Reputation: 714
We have an MS Access .mdb file produced, I think, by an Access 2000 database. I am trying to export a table to SQL with mdbtools, using this command:
mdb-export -S -X \\ -I orig.mdb Reviewer > Reviewer.sql
That produces the file I expect, except one thing: Some of the characters are represented as question marks. This: "He wasn't ready" shows up like this: "He wasn?t ready", only in some cases (primarily single/double curly quotes), where maybe the content was pasted into the DB from MS Word. Otherwise, the data look great.
I have tried various values for "export MDB_ICONV=". I've tried using iconv on the resulting file, with ISO-8859-1 in the from/to, with UTF-8 in the from/to, with WINDOWS-1250 and WINDOWS-1252 and WINDOWS-1256 in the from, in various combinations. But I haven't succeeded in getting those curly quotes back.

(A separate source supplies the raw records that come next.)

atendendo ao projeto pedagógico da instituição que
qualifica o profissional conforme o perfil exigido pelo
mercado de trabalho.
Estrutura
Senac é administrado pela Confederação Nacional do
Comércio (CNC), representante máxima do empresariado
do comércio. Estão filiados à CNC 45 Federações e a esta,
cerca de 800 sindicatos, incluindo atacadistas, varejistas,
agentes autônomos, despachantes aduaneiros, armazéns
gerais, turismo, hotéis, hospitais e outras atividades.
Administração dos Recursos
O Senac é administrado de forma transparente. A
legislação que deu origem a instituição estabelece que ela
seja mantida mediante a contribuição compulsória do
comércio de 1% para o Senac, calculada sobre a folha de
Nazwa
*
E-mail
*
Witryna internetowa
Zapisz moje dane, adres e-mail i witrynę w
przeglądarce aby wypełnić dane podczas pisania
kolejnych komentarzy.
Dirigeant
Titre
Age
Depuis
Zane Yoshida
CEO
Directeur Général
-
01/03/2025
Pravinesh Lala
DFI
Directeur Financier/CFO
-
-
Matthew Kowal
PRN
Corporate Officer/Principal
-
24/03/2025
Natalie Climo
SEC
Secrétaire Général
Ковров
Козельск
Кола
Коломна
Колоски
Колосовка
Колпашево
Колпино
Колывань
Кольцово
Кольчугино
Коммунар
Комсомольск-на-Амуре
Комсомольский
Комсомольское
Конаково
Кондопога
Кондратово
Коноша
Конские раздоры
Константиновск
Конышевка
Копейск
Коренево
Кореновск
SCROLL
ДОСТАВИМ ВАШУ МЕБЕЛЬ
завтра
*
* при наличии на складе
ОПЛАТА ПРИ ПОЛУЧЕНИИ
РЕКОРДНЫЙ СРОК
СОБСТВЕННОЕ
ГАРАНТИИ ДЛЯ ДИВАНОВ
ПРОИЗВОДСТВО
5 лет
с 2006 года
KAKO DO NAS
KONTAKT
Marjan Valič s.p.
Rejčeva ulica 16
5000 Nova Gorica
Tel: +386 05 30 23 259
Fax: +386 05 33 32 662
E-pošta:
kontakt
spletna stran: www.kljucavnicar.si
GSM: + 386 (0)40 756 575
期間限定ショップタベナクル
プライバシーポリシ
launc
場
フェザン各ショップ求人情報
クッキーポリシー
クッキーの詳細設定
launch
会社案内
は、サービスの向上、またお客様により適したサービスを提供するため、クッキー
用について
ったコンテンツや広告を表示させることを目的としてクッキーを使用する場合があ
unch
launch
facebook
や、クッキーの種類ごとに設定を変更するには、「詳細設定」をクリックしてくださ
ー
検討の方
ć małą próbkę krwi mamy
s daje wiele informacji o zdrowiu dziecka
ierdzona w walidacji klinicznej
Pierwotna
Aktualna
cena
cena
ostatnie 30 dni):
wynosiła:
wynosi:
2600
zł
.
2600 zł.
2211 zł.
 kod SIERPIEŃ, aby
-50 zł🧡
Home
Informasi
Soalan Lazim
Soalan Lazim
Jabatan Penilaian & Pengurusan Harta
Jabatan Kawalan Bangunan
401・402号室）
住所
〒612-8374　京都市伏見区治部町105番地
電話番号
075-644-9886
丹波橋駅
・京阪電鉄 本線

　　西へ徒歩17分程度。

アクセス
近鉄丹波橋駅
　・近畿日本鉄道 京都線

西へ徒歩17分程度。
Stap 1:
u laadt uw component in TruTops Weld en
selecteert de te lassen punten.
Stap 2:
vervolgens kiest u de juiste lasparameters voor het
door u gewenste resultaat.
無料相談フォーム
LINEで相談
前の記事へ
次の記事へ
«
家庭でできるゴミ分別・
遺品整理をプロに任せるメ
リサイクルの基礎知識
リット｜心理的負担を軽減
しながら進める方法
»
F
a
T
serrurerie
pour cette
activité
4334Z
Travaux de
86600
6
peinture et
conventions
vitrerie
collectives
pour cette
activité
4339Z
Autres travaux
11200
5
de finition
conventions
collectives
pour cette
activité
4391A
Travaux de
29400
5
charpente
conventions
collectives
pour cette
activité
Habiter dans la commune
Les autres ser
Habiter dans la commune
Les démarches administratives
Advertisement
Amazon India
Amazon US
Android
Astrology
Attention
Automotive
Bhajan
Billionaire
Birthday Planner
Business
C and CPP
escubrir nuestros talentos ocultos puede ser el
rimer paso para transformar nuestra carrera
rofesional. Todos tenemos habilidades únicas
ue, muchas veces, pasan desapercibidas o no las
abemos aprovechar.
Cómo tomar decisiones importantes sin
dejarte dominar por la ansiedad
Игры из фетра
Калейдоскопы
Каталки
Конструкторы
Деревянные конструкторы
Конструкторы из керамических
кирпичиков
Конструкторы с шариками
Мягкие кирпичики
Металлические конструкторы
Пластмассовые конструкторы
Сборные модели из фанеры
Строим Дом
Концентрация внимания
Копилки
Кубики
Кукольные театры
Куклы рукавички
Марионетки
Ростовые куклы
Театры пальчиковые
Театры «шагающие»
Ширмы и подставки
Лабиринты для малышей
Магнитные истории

Frankly, based on the way the resulting file looks, I suspect the issue is either in the original .mdb file, or in mdbtools. The malformed characters are all single question marks, but it is clear that they are not malformed versions of the same thing; so (my gut says) there's not enough data in the resulting file; so (my gut says) the issue can't be fixed in the resulting file.
Has anyone run into this one before? Any tips for moving forward? FWIW, I don't have and never have had MS Access -- the file is coming from a 3rd party -- so this could be as simple as changing something on the database, and I would be very glad to hear that.
Thanks.
Upvotes: 0
Views: 3936
Reputation: 66152
It's most likely due to the fact that the data in the Access file is UTF, and MDB Tools is trying to convert it to ascii/latin/is0-8859-1 or some other encoding. Since these encodings don't map all the UTF characters properly, you end up with question marks. The information here may help you fix your encoding issues by getting MDB Tools to use the correct encoding.
Upvotes: 0
Reputation: 27478
Looks like "smart quotes" have claimed yet another victim.
MS word takes plain ascii quotes and translates them to the double-byte left-quote and right-quote characters and translates a single quote into the double byte apostrophe character. The double byte characters in question blelong to to an MS code page which is roughly compatable with unicode-16 except for the silly quote characters.
There is a perl script called 'demoroniser.pl' which undoes all this malarky and converts the quotes back to plain ASCII.
Upvotes: 2